**What is expected**.
Transcribe word for word each line from the one containing "Claude AI Community." to the final line of the data, both included. Skip the pictures.

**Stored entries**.
* * *
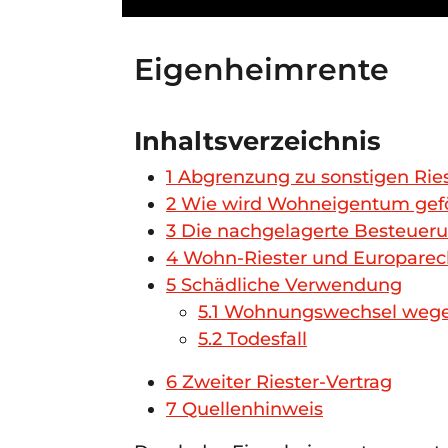
Eigenheimrente
Inhaltsverzeichnis
1
Abgrenzung zu sonstigen Ries
2
Wie wird Wohneigentum gefö
3
Die nachgelagerte Besteuer
4
Wohn-Riester und Europarec
5
Schädliche Verwendung
5.1
Wohnungswechsel wegen
5.2
Todesfall
6
Zweiter Riester-Vertrag
7
Quellenhinweis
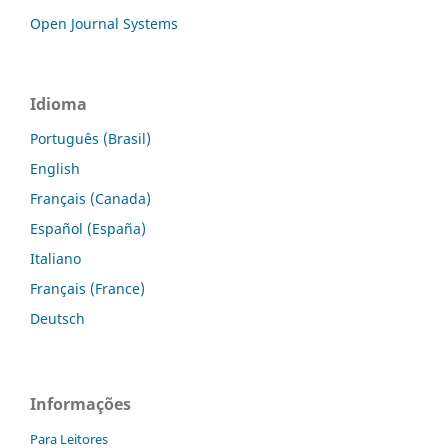
Open Journal Systems
Idioma
Português (Brasil)
English
Français (Canada)
Español (España)
Italiano
Français (France)
Deutsch
Informações
Para Leitores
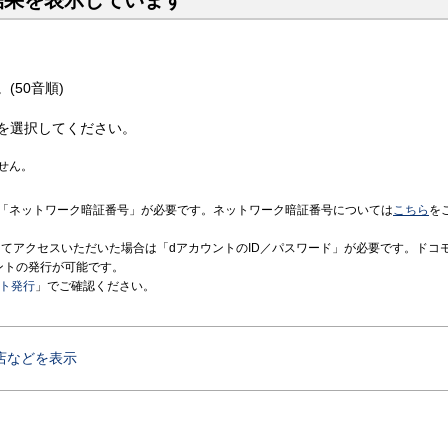
結果を表示しています
(50音順)
を選択してください。
せん。
「ネットワーク暗証番号」が必要です。ネットワーク暗証番号については
こちら
を
境にてアクセスいただいた場合は「dアカウントのID／パスワード」が必要です。ドコ
ントの発行が可能です。
ント発行
」でご確認ください。
店などを表示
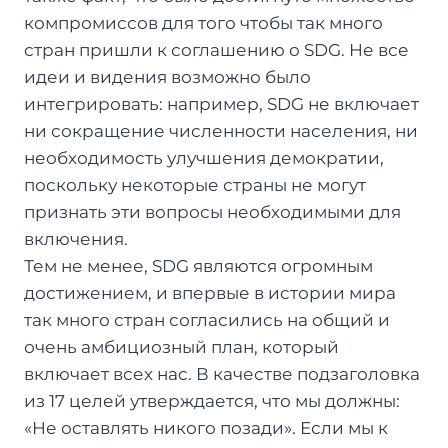
компромиссов для того чтобы так много
стран пришли к соглашению о SDG. Не все
идеи и видения возможно было
интегрировать: например, SDG не включает
ни сокращение численности населения, ни
необходимость улучшения демократии,
поскольку некоторые страны не могут
признать эти вопросы необходимыми для
включения.
Тем не менее, SDG являются огромным
достижением, и впервые в истории мира
так много стран согласились на общий и
очень амбициозный план, который
включает всех нас. В качестве подзаголовка
из 17 целей утверждается, что мы должны:
«Не оставлять никого позади». Если мы к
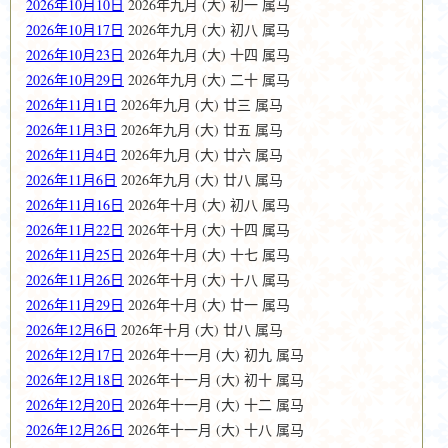
2026年10月10日
2026年九月 (大) 初一 属马
2026年10月17日
2026年九月 (大) 初八 属马
2026年10月23日
2026年九月 (大) 十四 属马
2026年10月29日
2026年九月 (大) 二十 属马
2026年11月1日
2026年九月 (大) 廿三 属马
2026年11月3日
2026年九月 (大) 廿五 属马
2026年11月4日
2026年九月 (大) 廿六 属马
2026年11月6日
2026年九月 (大) 廿八 属马
2026年11月16日
2026年十月 (大) 初八 属马
2026年11月22日
2026年十月 (大) 十四 属马
2026年11月25日
2026年十月 (大) 十七 属马
2026年11月26日
2026年十月 (大) 十八 属马
2026年11月29日
2026年十月 (大) 廿一 属马
2026年12月6日
2026年十月 (大) 廿八 属马
2026年12月17日
2026年十一月 (大) 初九 属马
2026年12月18日
2026年十一月 (大) 初十 属马
2026年12月20日
2026年十一月 (大) 十二 属马
2026年12月26日
2026年十一月 (大) 十八 属马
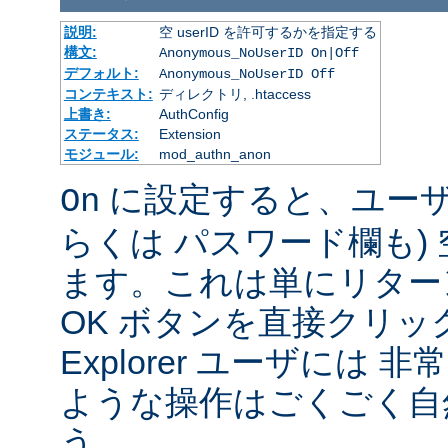
説明:
空 userID を許可するかを指定する
構文:
Anonymous_NoUserID On|Off
デフォルト:
Anonymous_NoUserID Off
コンテキスト:
ディレクトリ, .htaccess
上書き:
AuthConfig
ステータス:
Extension
モジュール:
mod_authn_anon
に設定すると、ユーザは 
On
らくは パスワード欄も)
ます。これは単にリター
OK ボタンを直接クリック
Explorer ユーザには
ような操作はごくごく自
う。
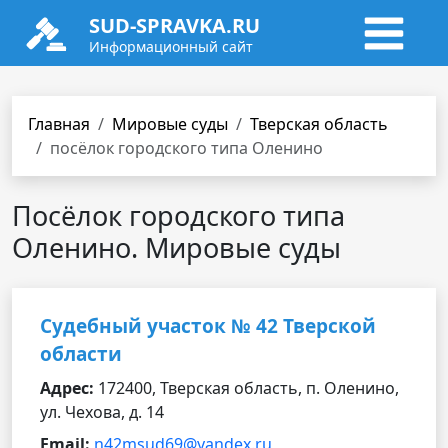
SUD-SPRAVKA.RU
Информационный сайт
Главная
Мировые суды
Тверская область
посёлок городского типа Оленино
Посёлок городского типа
Оленино. Мировые суды
Судебный участок № 42 Тверской
области
Адрес:
172400, Тверская область, п. Оленино,
ул. Чехова, д. 14
Email:
n42msud69@yandex.ru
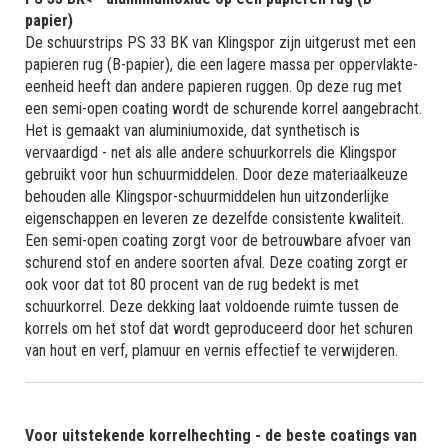
papier)
De schuurstrips PS 33 BK van Klingspor zijn uitgerust met een
papieren rug (B-papier), die een lagere massa per oppervlakte-
eenheid heeft dan andere papieren ruggen. Op deze rug met
een semi-open coating wordt de schurende korrel aangebracht.
Het is gemaakt van aluminiumoxide, dat synthetisch is
vervaardigd - net als alle andere schuurkorrels die Klingspor
gebruikt voor hun schuurmiddelen. Door deze materiaalkeuze
behouden alle Klingspor-schuurmiddelen hun uitzonderlijke
eigenschappen en leveren ze dezelfde consistente kwaliteit.
Een semi-open coating zorgt voor de betrouwbare afvoer van
schurend stof en andere soorten afval. Deze coating zorgt er
ook voor dat tot 80 procent van de rug bedekt is met
schuurkorrel. Deze dekking laat voldoende ruimte tussen de
korrels om het stof dat wordt geproduceerd door het schuren
van hout en verf, plamuur en vernis effectief te verwijderen.
Voor uitstekende korrelhechting - de beste coatings van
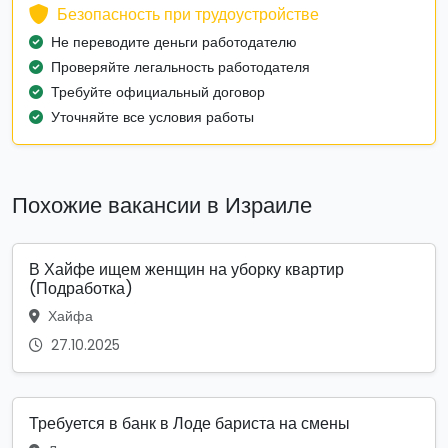
Безопасность при трудоустройстве
Не переводите деньги работодателю
Проверяйте легальность работодателя
Требуйте официальный договор
Уточняйте все условия работы
Похожие вакансии в Израиле
В Хайфе ищем женщин на уборку квартир
(Подработка)
Хайфа
27.10.2025
Требуется в банк в Лоде бариста на смены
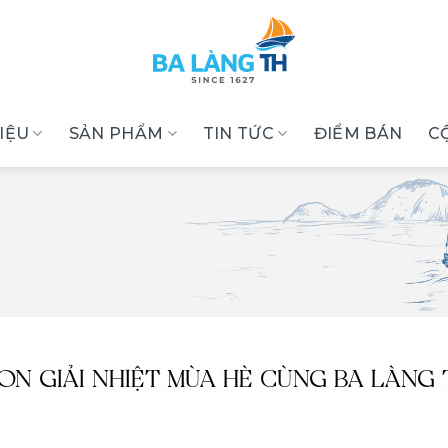
HIỆU
SẢN PHẨM
TIN TỨC
ĐIỂM BÁN
C
ON GIẢI NHIỆT MÙA HÈ CÙNG BA LÀNG 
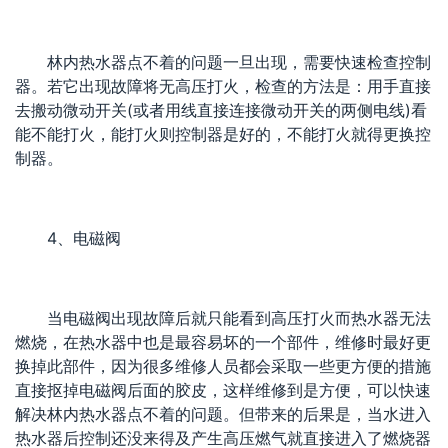
林内热水器点不着的问题一旦出现，需要快速检查控制
器。若它出现故障将无高压打火，检查的方法是：用手直接
去搬动微动开关(或者用线直接连接微动开关的两侧电线)看
能不能打火，能打火则控制器是好的，不能打火就得更换控
制器。
4、电磁阀
当电磁阀出现故障后就只能看到高压打火而热水器无法
燃烧，在热水器中也是最容易坏的一个部件，维修时最好更
换掉此部件，因为很多维修人员都会采取一些更方便的措施
直接抠掉电磁阀后面的胶皮，这样维修到是方便，可以快速
解决林内热水器点不着的问题。但带来的后果是，当水进入
热水器后控制还没来得及产生高压燃气就直接进入了燃烧器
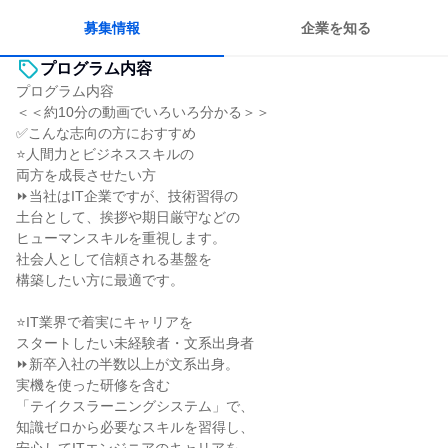
募集情報
企業を知る
プログラム内容
プログラム内容
＜＜約10分の動画でいろいろ分かる＞＞
✅こんな志向の方におすすめ
⭐人間力とビジネススキルの
両方を成長させたい方
⏩当社はIT企業ですが、技術習得の
土台として、挨拶や期日厳守などの
ヒューマンスキルを重視します。
社会人として信頼される基盤を
構築したい方に最適です。
⭐IT業界で着実にキャリアを
スタートしたい未経験者・文系出身者
⏩新卒入社の半数以上が文系出身。
実機を使った研修を含む
「テイクスラーニングシステム」で、
知識ゼロから必要なスキルを習得し、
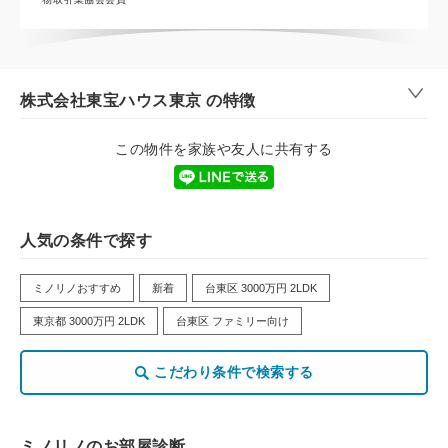
株式会社東宝ハウス東京 の特徴
この物件を家族や友人に共有する
人気の条件で探す
ミノリノおすすめ
新着
台東区 3000万円 2LDK
東京都 3000万円 2LDK
台東区 ファミリー向け
こだわり条件で検索する
ミノリノのお部屋診断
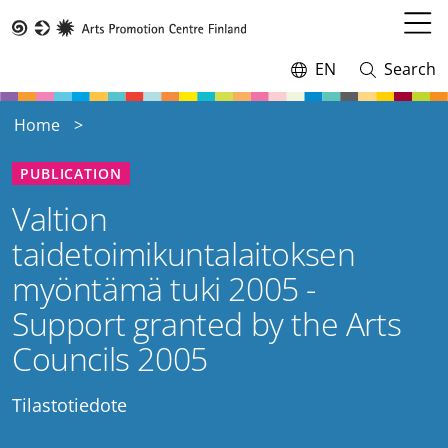
Skip
to
Open
Taike
main
menu
EN
Search
Switch
Open
content
language,
and
current
close
Home
language:
search
PUBLICATION
Valtion
taidetoimikuntalaitoksen
myöntämä tuki 2005 -
Support granted by the Arts
Councils 2005
Tilastotiedote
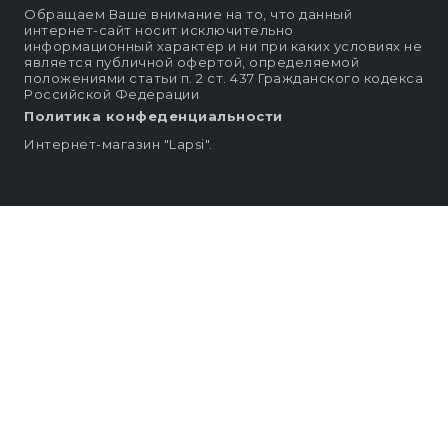
Обращаем Ваше внимание на то, что данный
интернет-сайт носит исключительно
информационный характер и ни при каких условиях не
является публичной офертой, определяемой
положениями статьи п. 2 ст. 437 Гражданского кодекса
Российской Федерации
Политика конфеденциальности
Интернет-магазин "Lapsi".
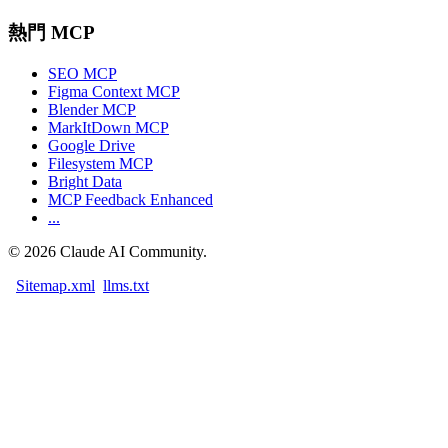
熱門 MCP
SEO MCP
Figma Context MCP
Blender MCP
MarkItDown MCP
Google Drive
Filesystem MCP
Bright Data
MCP Feedback Enhanced
...
©
2026
Claude AI Community.
Sitemap.xml
llms.txt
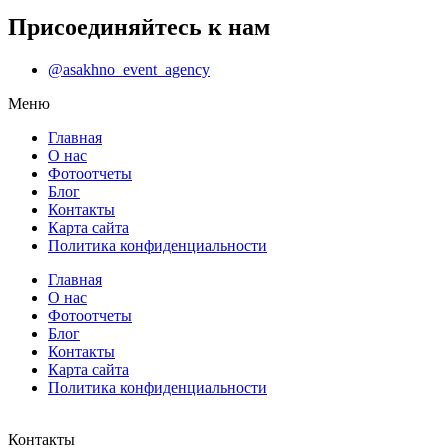
Присоединяйтесь к нам
@asakhno_event_agency
Меню
Главная
О нас
Фотоотчеты
Блог
Контакты
Карта сайта
Политика конфиденциальности
Главная
О нас
Фотоотчеты
Блог
Контакты
Карта сайта
Политика конфиденциальности
Контакты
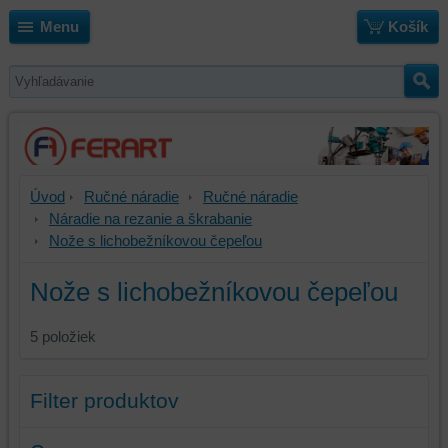
Menu
Košík
Úvod
Ručné náradie
Ručné náradie
Náradie na rezanie a škrabanie
Nože s lichobežníkovou čepeľou
Nože s lichobežníkovou čepeľou
5
položiek
Filter produktov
* * *
**Exercise output**.
Claude AI Community.
Sitemap.xml
llms.txt
Присоединяйтесь к нам
@asakhno_event_agency
Меню
Главная
О нас
Фотоотчеты
Блог
Контакты
Карта сайта
Политика конфиденциальности
Главная
О нас
Фотоотчеты
Блог
Контакты
Карта сайта
Политика конфиденциальности
Контакты
Menu
Košík
Úvod
Ručné náradie
Ručné náradie
Náradie na rezanie a škrabanie
Nože s lichobežníkovou čepeľou
Nože s lichobežníkovou čepeľou
5
položiek
Filter produktov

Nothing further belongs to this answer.